#### Objective 1
In the blog post on listening, at what moment did the writer say they would stop listening once they believed they understood?

— Start Text passage —

Do You Know When You Stop Listening? | Blog

Do You Know When You Stop Listening?

“Do you stop listening to me if you don’t like the tone of my voice?” A few weeks ago, I saw this post on Instagram and instantly in my mind I replied, “Yep. That’s me. I’ve done that.” 

In that moment I wondered what I might have missed out on because I had a preference for certain kinds of tones over others. Perhaps, like many of you, I don’t really like when people yell or try to make their points with lots of anger or intensity. Now that might sound logical to you, but I’ve come to see the limitation in it.

What if we were able to listen, and listen to understand, regardless of tone, regardless of whether we agree or disagree with somebody. What if we could listen to understand regardless of how it’s being communicated? What would we learn, see and accomplish? How would our relationships evolve?

Being able to communicate, to listen and to understand one another matters – a lot. It matters in every relationship. Whether it’s with a client, a team member, a partner, a family member or a stranger. 

This is not a blog about how to be a better listener, or even why you should, we inherently get this. We know the difference when someone really listens and is present to us or when they are waiting to get their turn or tuning us out completely. However, I’m not sure we’re always aware when we stop listening or to be blunt, what lousy listeners we can be.

I once had a mentor say to me, “Barb, if you could see how busy your mind is, and learn to show up with less on your mind, it would take your impact to a whole new level. In fact, it would change every relationship you have.”

Seeing how active and busy my mind was and can still be, has been transformative. I always thought I was a good listener. I would have given myself an A in listening and in relationships but the feedback from my mentor, made something visible that had previously been invisible to me. My listening was being affected by my busy mind. I would stop listening as soon as I thought “I got it”. Or I would stop listening because I was following my own inner assessments, opinions, conclusions, rather than staying present to the person.

When I started to get curious about listening more deeply, listening beyond my first assessments, listening to hear more and to understand more, I was surprised and humbled to see how powerful it is to sit with someone and really take them in, to stay the course and to understand. My mentor was right. The more I’ve learned to respect a freer, open and more present mind, the more love, connection and impact I’ve experienced. The more I’ve listened to understand, the richer and more meaningful the exchange. It really has changed all my relationships.

My own quality of listening is a fluid thing. I can often still be busy minded and revved up, but I now know there is another way to be in the moment. This has given me a new place to orient myself and has been a huge gift.

Last year, I was working with a team and we were having a discussion about this very thing. As part of the conversation, we went around the room and everyone shared when they would stop listening. Some of the examples included, “When I’m bored.” “When I have something to say.” “When I don’t agree.” “When I think I know what they are going to say.” “When I don’t believe them.” “When I don’t really care about the topic or what they’re saying.”  “When I get uncomfortable.” “When I can’t relate to what they’re saying.” “When I feel blamed.” “When I’ve heard it before.” “When I don’t think it applies to me.” And yes, someone even said the one I mentioned above, “When I don’t like their tone of voice.”

Do any of these resonate for you? 

Is it any wonder why communications can go south or how misunderstandings happen? There is a price we pay when we stop listening or when we do not listen to understand. It erodes connection, collaboration, relationships and limits our ability to get to the heart of a matter.

— End Text passage —
— Start Rows —

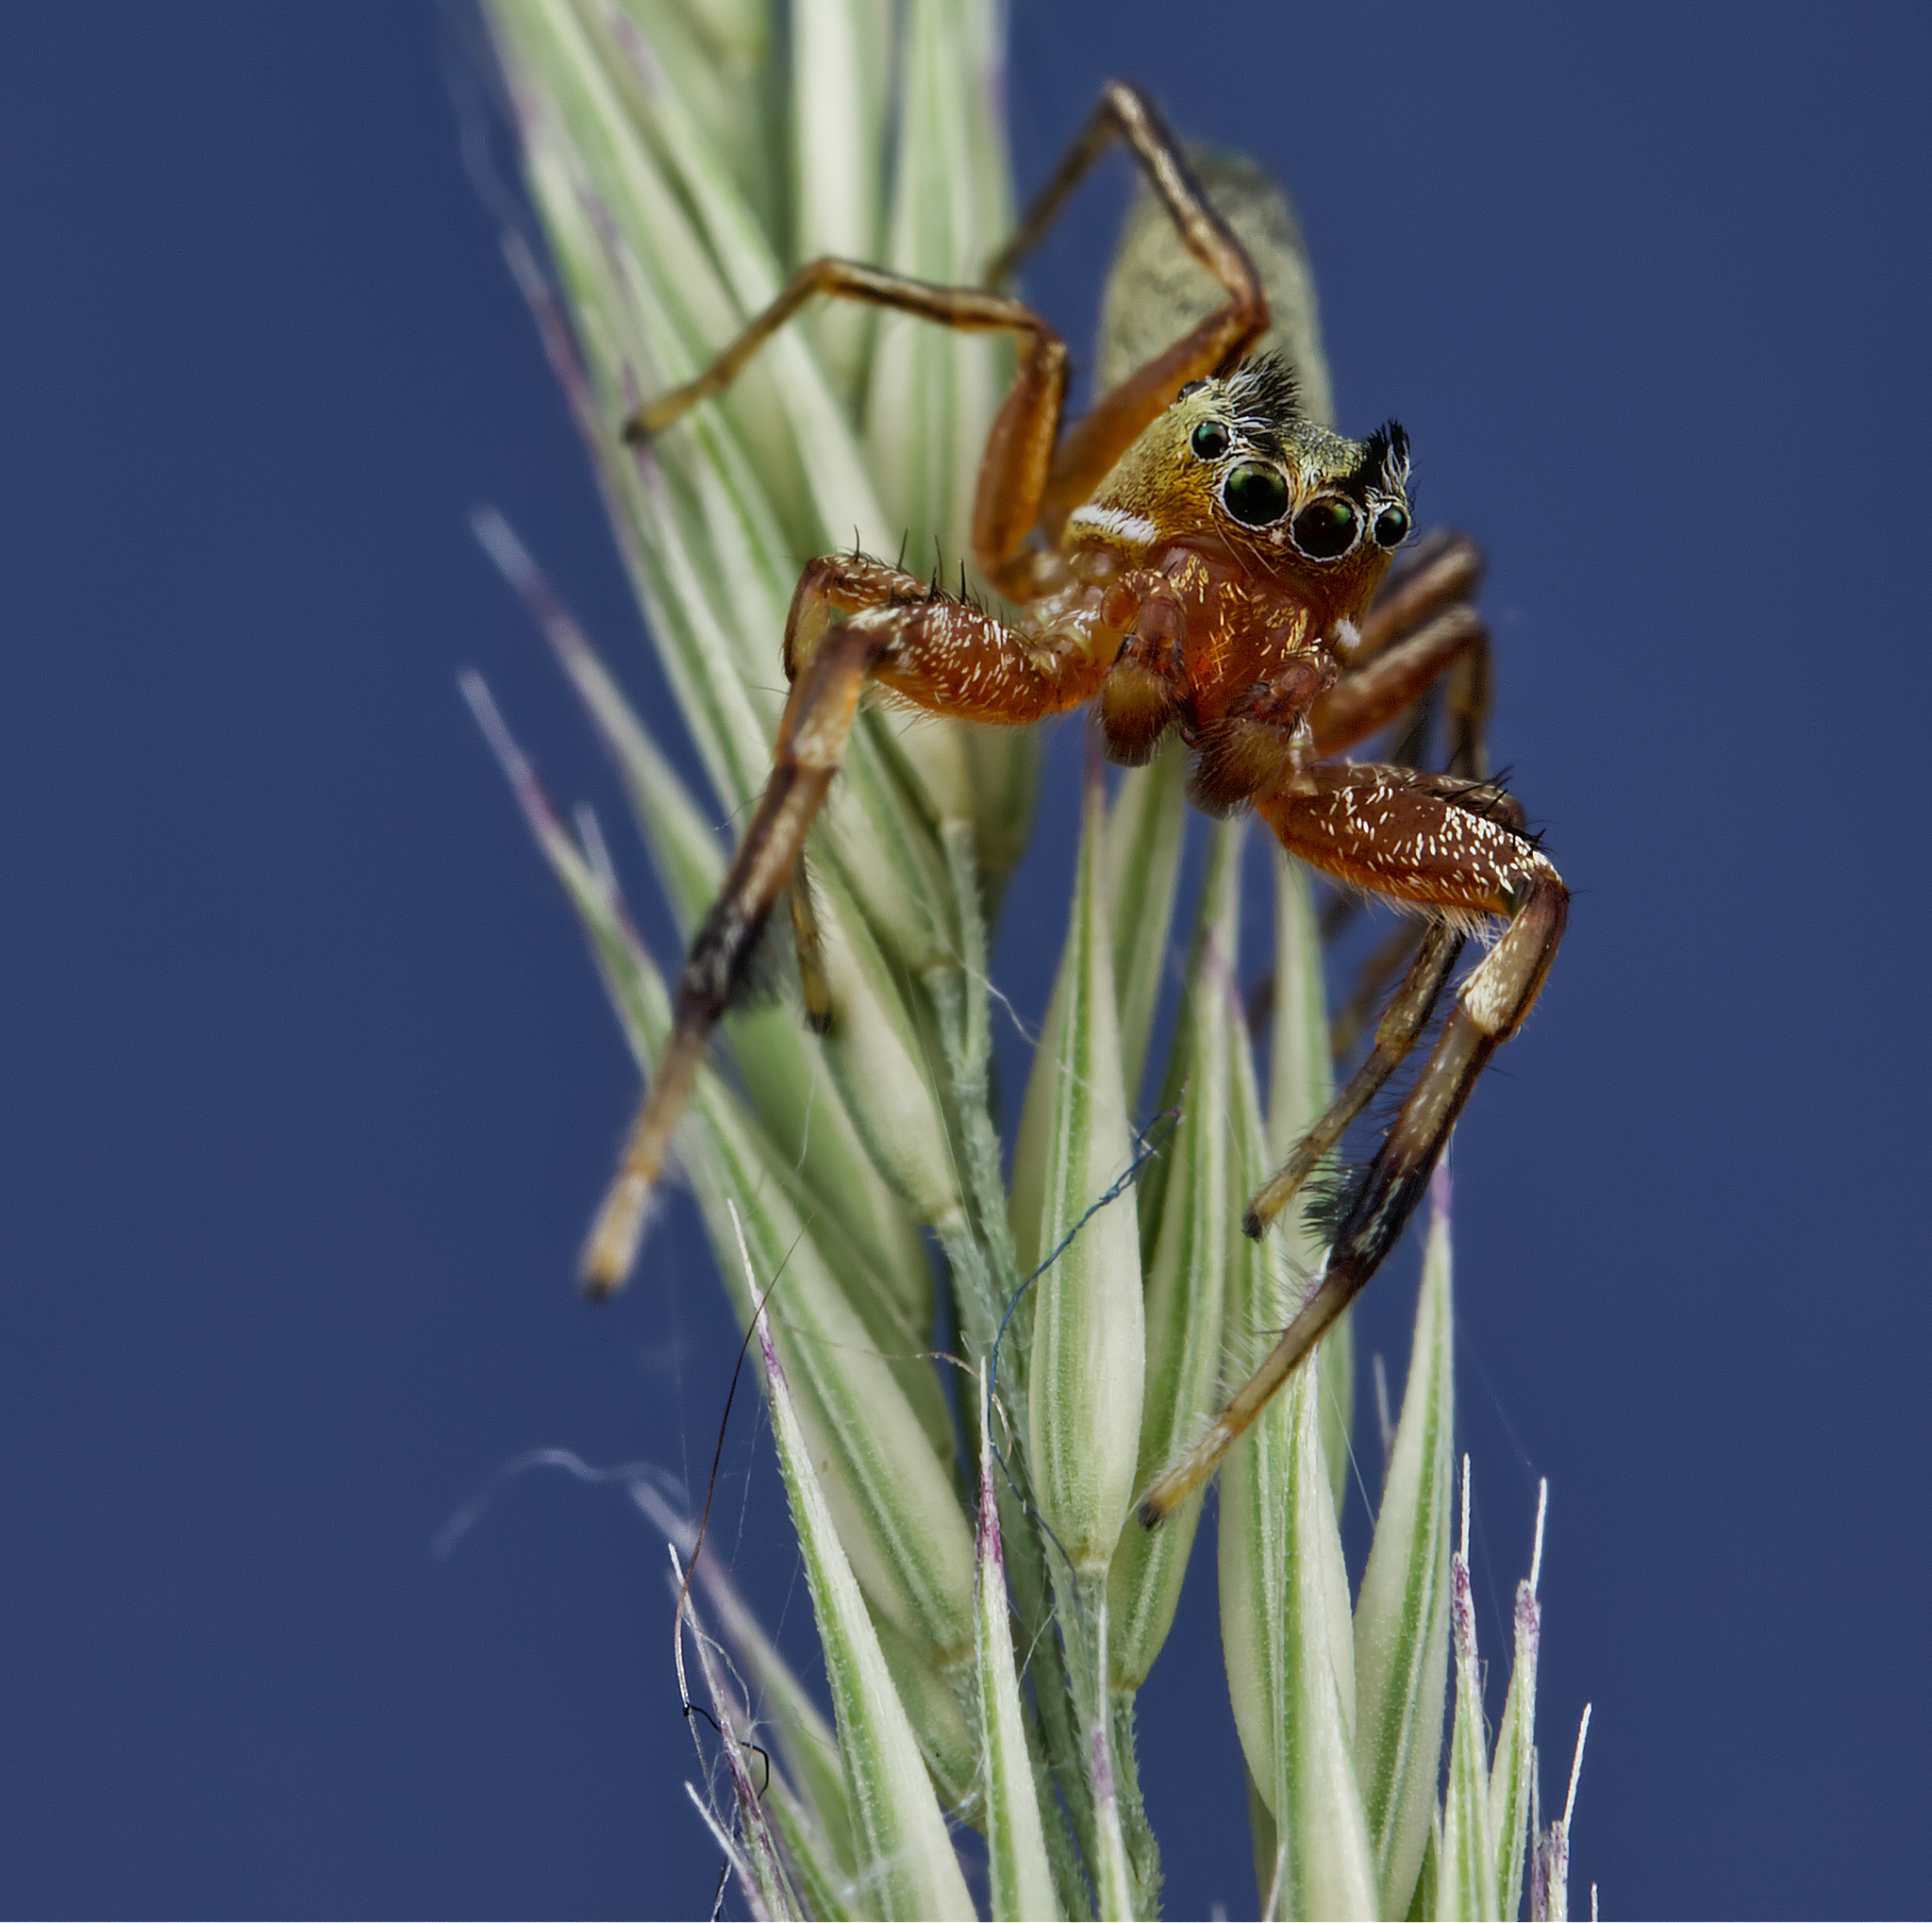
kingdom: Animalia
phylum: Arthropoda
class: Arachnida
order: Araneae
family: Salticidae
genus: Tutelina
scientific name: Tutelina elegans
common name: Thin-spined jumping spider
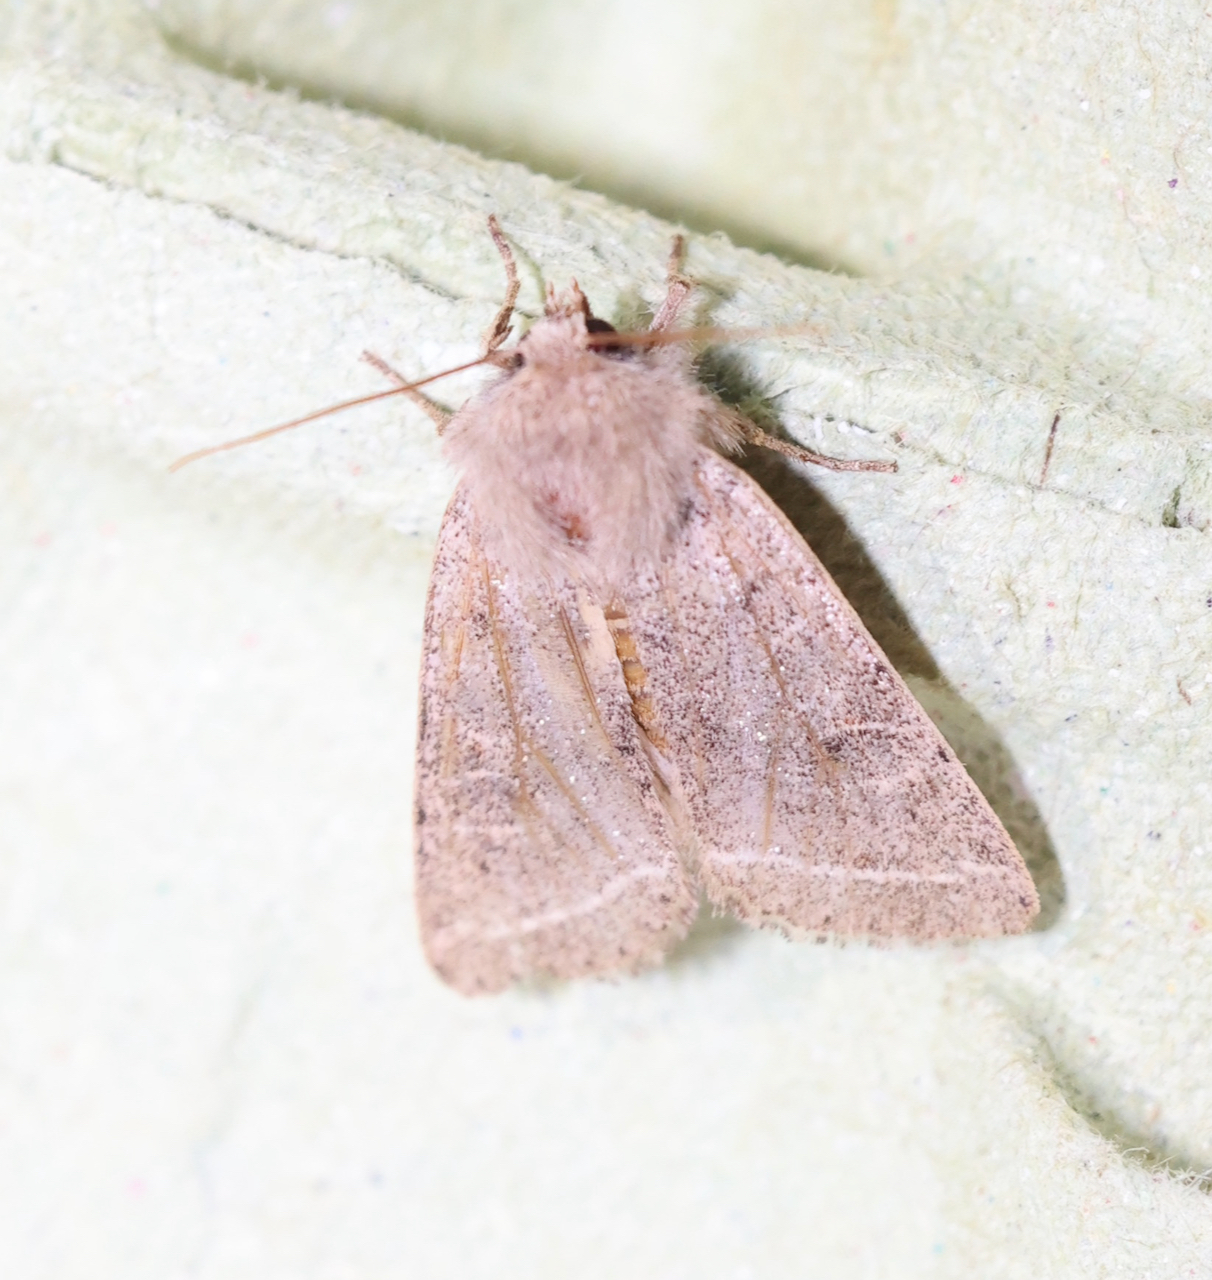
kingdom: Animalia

— End Rows —

#### Objective 2
Reproduce every one of the records above, line for line and without alteration, and leave the pictures out of your reply.

#### Task output 1
As soon as they thought "I got it."

#### Task output 2
kingdom: Animalia
phylum: Arthropoda
class: Arachnida
order: Araneae
family: Salticidae
genus: Tutelina
scientific name: Tutelina elegans
common name: Thin-spined jumping spider
kingdom: Animalia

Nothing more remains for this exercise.